> Provided entries:
[Start of Attachment]

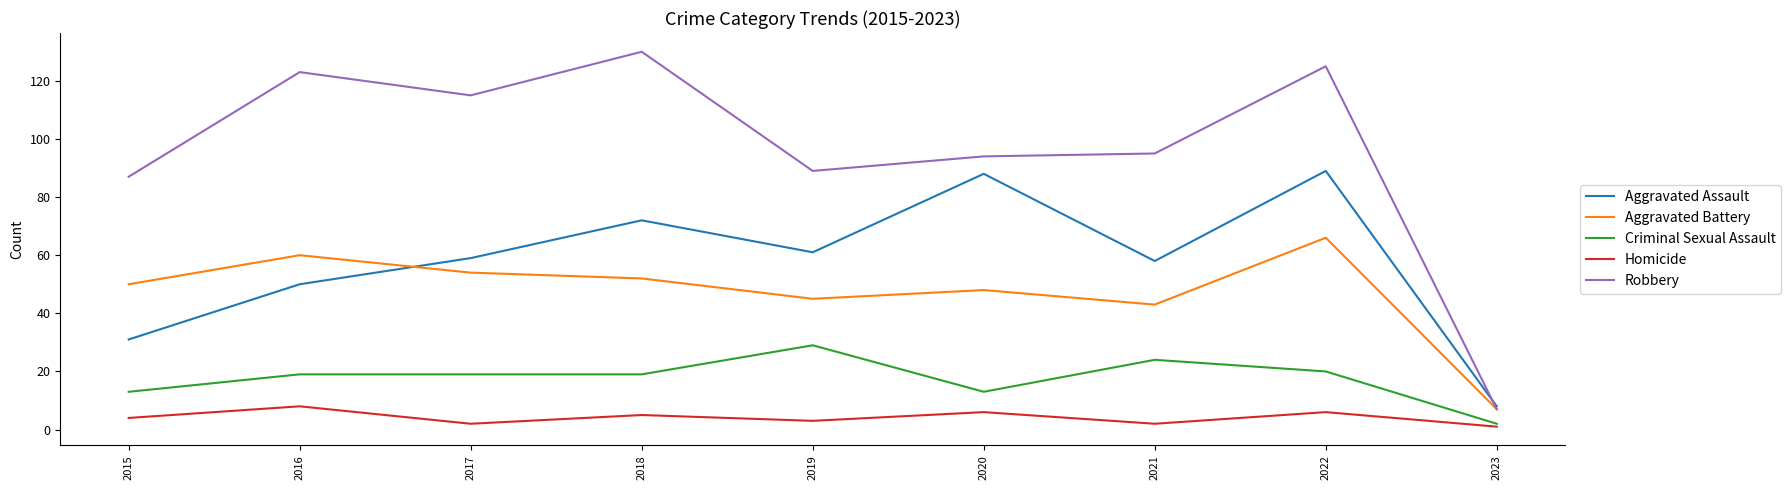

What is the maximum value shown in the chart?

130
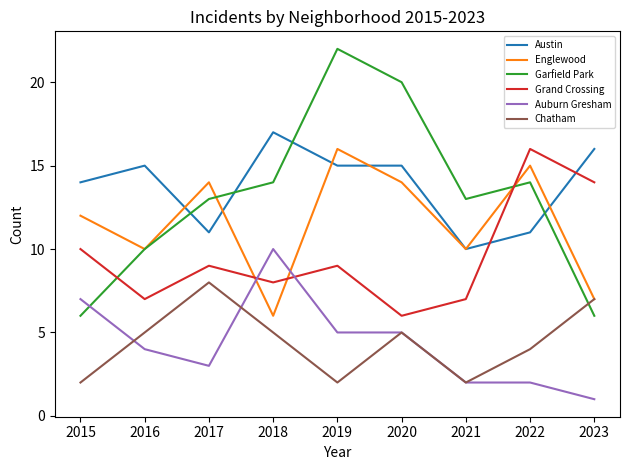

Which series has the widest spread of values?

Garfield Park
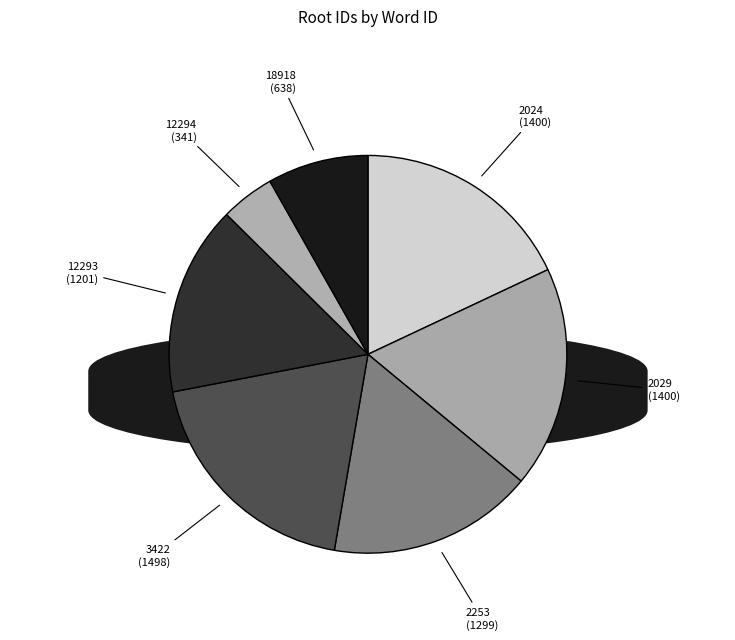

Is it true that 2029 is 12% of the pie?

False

[End of Attachment]

> Task directions: Which lines in the entries above contain the word "spread"? Copy each of those lines in full.

> Output for this exercise:
Which series has the widest spread of values?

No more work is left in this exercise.